**BRIEF 1**
Please rewrite the collaborative filtering article between "For this use" and "ratings.csv and movies.csv.", inclusive, using "collection" in place of "dataset".
**BRIEF 2**
Name the columns that the collaborative filtering article gives for the file ratings.csv.

**QUOTED PASSAGE**
· · ·

Movie Recommendations with Spark Collaborative Filtering

Collaborative filtering (CF)^[1] based on the alternating least squares (ALS) technique^[2] is another algorithm used to generate recommendations. It produces automatic predictions (filtering) about the interests of a user by collecting preferences from many other users (collaborating). The underlying assumption of the collaborative filtering approach is that if a person A has the same opinion as a person B on an issue, A is more likely to have B’s opinion on a different issue than a randomly chosen person. This algorithm gained a lot of traction in the data science community after it was used by the team winner of the Netflix Prize.

The CF algorithm has also been implemented in Spark MLlib^[3] with the aim to address fast execution on very large datasets. KNIME Analytics Platform with its Big Data Extensions offers it in the Spark Collaborative Filtering node. We will use it here to recommend movies to a new user within a KNIME implementation of the collaborative filtering solution provided in the Infofarm blog post^[4].

What You Need to Get Started

A general dataset with movie ratings by users

For this use case, we used the large (20M) MovieLens dataset. This dataset contains a number of different files all related to movies and movie ratings. Here we will use files ratings.csv and movies.csv.

The dataset in file ratings.csv contains 20 million movie ratings by circa 130,000 users, and it is organized as: movieID, userID, rating, timestamp

Each row contains the rating to each movie, identified by movieID, by one of the users, identified by userID.

The dataset in file movies.csv contains circa 27,000 movies, organized as: movieID, title, genre

Movie preferences of current user

The idea of the ALS algorithm is to find other users in the training set with preferences similar to the current selected user. Recommendations for the current user are then created based on the preferences of such similar profiles. This means that we need a profile for the current user to match the profiles of other existing users in the training set.

Let’s suppose that you are the current user, with assigned userID=9999. Likely, the MovieLens dataset has no data about your own movie preferences. Thus, in order to issue some movie recommendations, we would first build your movie preference profile. We will start the workflow by asking you to rate 20 movies, randomly extracted from the movie list in the movies.csv file. Ratings range between 0 and 5 (0–horrible movie; 5–fantastic movie). You can use rating -1 if you have not seen the proposed movie. Movies with rating -1 will be removed from your preference list, while movies with other ratings will become training set material.

The web page below is the result of a “Text Output” node and a “Table Editor (JavaScript)” node inside a wrapped metanode executed on a KNIME WebPortal. Your rating can be manually inserted in the last column to the right.

Fig. 1 Interviewing the current user (userID =9999) about his/her own movie ratings. We need this information to match the current user’s profile with profiles of other users available in the training set. Preferences from similar users might provide movie recommendations for our current user.

· · ·

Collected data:
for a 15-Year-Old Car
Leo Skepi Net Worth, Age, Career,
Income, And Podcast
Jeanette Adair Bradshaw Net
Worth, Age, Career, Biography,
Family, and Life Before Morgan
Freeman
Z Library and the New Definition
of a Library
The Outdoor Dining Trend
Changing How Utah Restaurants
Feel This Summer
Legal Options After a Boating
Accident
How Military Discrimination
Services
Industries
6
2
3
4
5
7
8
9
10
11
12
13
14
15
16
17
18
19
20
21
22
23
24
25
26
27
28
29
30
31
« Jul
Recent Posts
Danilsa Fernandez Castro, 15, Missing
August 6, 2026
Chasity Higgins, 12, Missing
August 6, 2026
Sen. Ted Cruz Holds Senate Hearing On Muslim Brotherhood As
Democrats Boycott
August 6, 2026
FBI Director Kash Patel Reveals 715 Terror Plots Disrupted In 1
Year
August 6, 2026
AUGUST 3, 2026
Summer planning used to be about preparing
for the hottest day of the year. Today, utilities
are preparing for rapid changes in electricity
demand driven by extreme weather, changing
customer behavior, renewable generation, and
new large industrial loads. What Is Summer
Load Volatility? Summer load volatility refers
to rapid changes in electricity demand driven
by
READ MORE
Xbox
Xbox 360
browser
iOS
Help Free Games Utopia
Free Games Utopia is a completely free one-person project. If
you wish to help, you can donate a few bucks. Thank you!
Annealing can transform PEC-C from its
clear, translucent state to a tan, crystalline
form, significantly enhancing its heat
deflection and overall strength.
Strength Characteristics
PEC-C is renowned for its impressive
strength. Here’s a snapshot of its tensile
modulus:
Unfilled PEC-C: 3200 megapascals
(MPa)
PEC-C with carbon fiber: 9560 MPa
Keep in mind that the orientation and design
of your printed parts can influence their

· · ·

**REPLY 1**
For this use case, we used the large (20M) MovieLens collection. This collection contains a number of different files all related to movies and movie ratings. Here we will use files ratings.csv and movies.csv.

**REPLY 2**
movieID, userID, rating, timestamp